Sunday marked 100 days until President Donald Trump is expected to face off against presumptive Democratic presidential nominee Joe Biden—and new polls on the coronavirus pandemic, the economy, and the opinions of voters in key battleground states suggest Americans are increasingly unhappy with Trump.
National polling results released Sunday by the Associated Press-NORC Center for Public Affairs Research found that 80% of U.S. adults across the political spectrum think the country is headed in the wrong direction. Only 8% of Democrats and 31% of Republicans—both record lows—say the nation is headed in the right direction.
Approval of Trump's handling the Covid-19 pandemic also hit a record low, with just 32% respondents saying they approve. Similarly, only 36% said they approve of how the president has handled education and healthcare. Although more respondents (48%) said they approve of how Trump has handled the economy, that percentage still represented a significant drop from January, before the pandemic led tens of thousands of Americans to lose their jobs with limited support from the federal government.

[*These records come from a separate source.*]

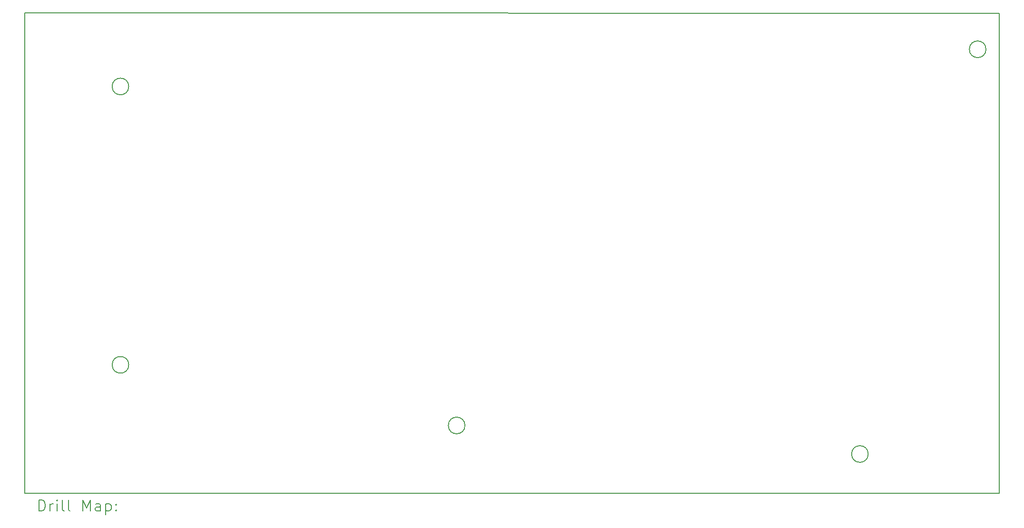
<source format=gbr>
%FSLAX45Y45*%
G04 Gerber Fmt 4.5, Leading zero omitted, Abs format (unit mm)*
G04 Created by KiCad (PCBNEW (6.0.4)) date 2022-05-29 19:48:20*
%MOMM*%
%LPD*%
G01*
G04 APERTURE LIST*
%TA.AperFunction,Profile*%
%ADD10C,0.150000*%
%TD*%
%ADD11C,0.200000*%
G04 APERTURE END LIST*
D10*
X3349087Y-12226980D02*
X3349130Y-3675589D01*
X20684587Y-3680380D02*
X20684587Y-12226980D01*
X3349130Y-3675589D02*
X20684587Y-3680380D01*
X5198887Y-9940980D02*
G75*
G03*
X5198887Y-9940980I-148000J0D01*
G01*
X18356087Y-11528480D02*
G75*
G03*
X18356087Y-11528480I-148000J0D01*
G01*
X5198887Y-4986604D02*
G75*
G03*
X5198887Y-4986604I-148000J0D01*
G01*
X20684587Y-12226980D02*
X3349087Y-12226980D01*
X11180587Y-11020480D02*
G75*
G03*
X11180587Y-11020480I-148000J0D01*
G01*
X20451587Y-4324604D02*
G75*
G03*
X20451587Y-4324604I-148000J0D01*
G01*
D11*
X3599206Y-12544956D02*
X3599206Y-12344956D01*
X3646825Y-12344956D01*
X3675396Y-12354480D01*
X3694444Y-12373528D01*
X3703967Y-12392575D01*
X3713491Y-12430671D01*
X3713491Y-12459242D01*
X3703967Y-12497337D01*
X3694444Y-12516385D01*
X3675396Y-12535433D01*
X3646825Y-12544956D01*
X3599206Y-12544956D01*
X3799206Y-12544956D02*
X3799206Y-12411623D01*
X3799206Y-12449718D02*
X3808729Y-12430671D01*
X3818253Y-12421147D01*
X3837301Y-12411623D01*
X3856348Y-12411623D01*
X3923015Y-12544956D02*
X3923015Y-12411623D01*
X3923015Y-12344956D02*
X3913491Y-12354480D01*
X3923015Y-12364004D01*
X3932539Y-12354480D01*
X3923015Y-12344956D01*
X3923015Y-12364004D01*
X4046825Y-12544956D02*
X4027777Y-12535433D01*
X4018253Y-12516385D01*
X4018253Y-12344956D01*
X4151587Y-12544956D02*
X4132539Y-12535433D01*
X4123015Y-12516385D01*
X4123015Y-12344956D01*
X4380158Y-12544956D02*
X4380158Y-12344956D01*
X4446825Y-12487814D01*
X4513491Y-12344956D01*
X4513491Y-12544956D01*
X4694444Y-12544956D02*
X4694444Y-12440194D01*
X4684920Y-12421147D01*
X4665872Y-12411623D01*
X4627777Y-12411623D01*
X4608729Y-12421147D01*
X4694444Y-12535433D02*
X4675396Y-12544956D01*
X4627777Y-12544956D01*
X4608729Y-12535433D01*
X4599206Y-12516385D01*
X4599206Y-12497337D01*
X4608729Y-12478290D01*
X4627777Y-12468766D01*
X4675396Y-12468766D01*
X4694444Y-12459242D01*
X4789682Y-12411623D02*
X4789682Y-12611623D01*
X4789682Y-12421147D02*
X4808729Y-12411623D01*
X4846825Y-12411623D01*
X4865872Y-12421147D01*
X4875396Y-12430671D01*
X4884920Y-12449718D01*
X4884920Y-12506861D01*
X4875396Y-12525909D01*
X4865872Y-12535433D01*
X4846825Y-12544956D01*
X4808729Y-12544956D01*
X4789682Y-12535433D01*
X4970634Y-12525909D02*
X4980158Y-12535433D01*
X4970634Y-12544956D01*
X4961110Y-12535433D01*
X4970634Y-12525909D01*
X4970634Y-12544956D01*
X4970634Y-12421147D02*
X4980158Y-12430671D01*
X4970634Y-12440194D01*
X4961110Y-12430671D01*
X4970634Y-12421147D01*
X4970634Y-12440194D01*
M02*

</source>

Overall, 61% of Americans currently disapprove of Trump's performance as president, which is a slight drop from earlier this year but still aligns with the public opinion throughout his first term. The poll was conducted July 16-20 and the margin of sampling error for all adults is +/- 4.3 percentage points.
Mounting frustration with the president could benefit Biden at the ballot box. As the AP reported in a piece about the polling results Sunday:
Biden's campaign is eager to keep the final months of the campaign focused squarely on Trump, confident that the former vice president can emerge victorious if the contest is a referendum on whether the current commander in chief has succeeded during his four years in office.

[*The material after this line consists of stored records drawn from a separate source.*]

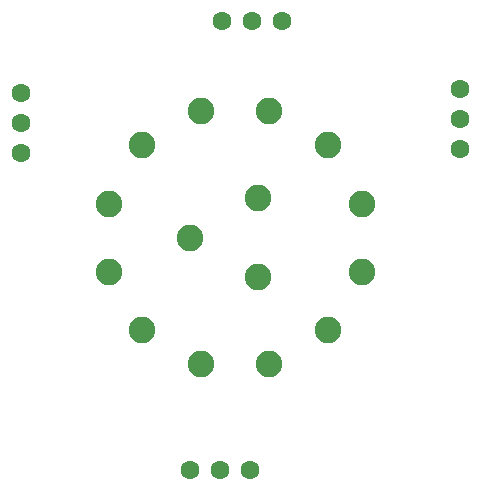
<source format=gbr>
%TF.GenerationSoftware,Altium Limited,Altium Designer,24.3.1 (35)*%
G04 Layer_Physical_Order=1*
G04 Layer_Color=255*
%FSLAX45Y45*%
%MOMM*%
%TF.SameCoordinates,7C6FA559-6846-49D2-A138-5929247D84D2*%
%TF.FilePolarity,Positive*%
%TF.FileFunction,Copper,L1,Top,Signal*%
%TF.Part,Single*%
G01*
G75*
%TA.AperFunction,ComponentPad*%
%ADD10C,2.25000*%
%ADD11C,1.60000*%
D10*
X4115300Y4126800D02*
D03*
X3828000Y4624400D02*
D03*
Y5199000D02*
D03*
X4115300Y5696600D02*
D03*
X4612900Y5983900D02*
D03*
X5187500D02*
D03*
X5685100Y5696600D02*
D03*
X5972400Y5199000D02*
D03*
Y4624400D02*
D03*
X5685100Y4126800D02*
D03*
X5187500Y3839500D02*
D03*
X4612900D02*
D03*
X4515200Y4911700D02*
D03*
X5092700Y5245100D02*
D03*
Y4578300D02*
D03*
D11*
X4521200Y2946400D02*
D03*
X4775200D02*
D03*
X5029200D02*
D03*
X6807200Y5664200D02*
D03*
Y5918200D02*
D03*
Y6172200D02*
D03*
X5295900Y6743700D02*
D03*
X5041900D02*
D03*
X4787900D02*
D03*
X3086100Y6134100D02*
D03*
Y5880100D02*
D03*
Y5626100D02*
D03*
%TF.MD5,173ce4f27fbd0564e4f8f5fdbd0f786d*%
M02*

</source>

"People are sick and tired of a government that is divided and broken and unable to get things done," said Kate Bedingfield, Biden's deputy campaign manager. "What people feel like they're getting from Trump right now is a hodgepodge mess of self-interested political talk."
Biden is now leading in three battleground states that Trump won in the 2016 general election, according to CNN polling conducted by SSRS and released Sunday.
Among registered voters, the polling showed, the former vice president leads the current president 52% to 40% in Michigan, 51% to 46% in Florida,and 49% to 45% in Arizona. Trump's overall disapproval rating is also notable in all three states: 57% in Michigan, 54% in Arizona, and 51% in Florida.
An even greater share of voters across all three states—60% in Arizona, 59% in Michigan, and 57% in Florida—disapprove of how Trump has handled the Covid-19 crisis, the pollsters found. The surveys were conducted July 18-24 and have a margin of sampling error of +/- 3.6 percentage points.
The polls on Sunday followed survey results released Friday by MoveOn Political Action that suggested Trump's ongoing crackdown on protests in Portland, Oregon and his threats to send federal agents into other major U.S. cities could have consequences at the ballot box for not only him but also Republican senators facing re-election.
Those surveys conducted by Public Policy Polling showed that registered voters in Arizona, Maine, and North Carolina "don't like what [Trump] is doing and are fed up" with Sens. Martha McSally (R-Ariz.), Susan Collins (R-Maine), and Thom Tillis (R-N.C.) "carrying water for him as he trundles toward authoritarianism," tweeted MoveOn.
The advocacy group called on Congress to pass legislation to block the administration from replicating the conditions in Portland in other cities and "investigate this abuse of Trump's power." MoveOn added that "we all need to do our part, including by voting out Trump and his enablers."
Stewart Boss, a spokesperson for the Democratic Senatorial Campaign Committee, told The Hill Sunday that voters have rushed to support Democratic candidates as Trump has seen his approval ratings drop during the pandemic and resulting economic crisis.
"While Republicans have mismanaged the response to this unprecedented public health and economic crisis, our momentum has grown as Democrats have expanded the Senate map and our potential paths to ending Mitch McConnell's majority with 100 days to go," Boss said, referencing the upper chamber's GOP leader.
Sen. Elizabeth Warren (D-Mass.), a former presidential primary candidate who is now a contender for Biden's vice presidency, wrote in a series of tweets Sunday that there are only 100 days until the election, the country is facing multiple crises, "and Trump is unable to govern at even the most elementary level."
"The next 100 days will decide what kind of country we build together," Warren concluded. "We know this won't be easy. Nothing important ever is. We don't take on this fight because it's easy—we take on this fight because it's right. And I'm proud to stand shoulder to shoulder with you in it."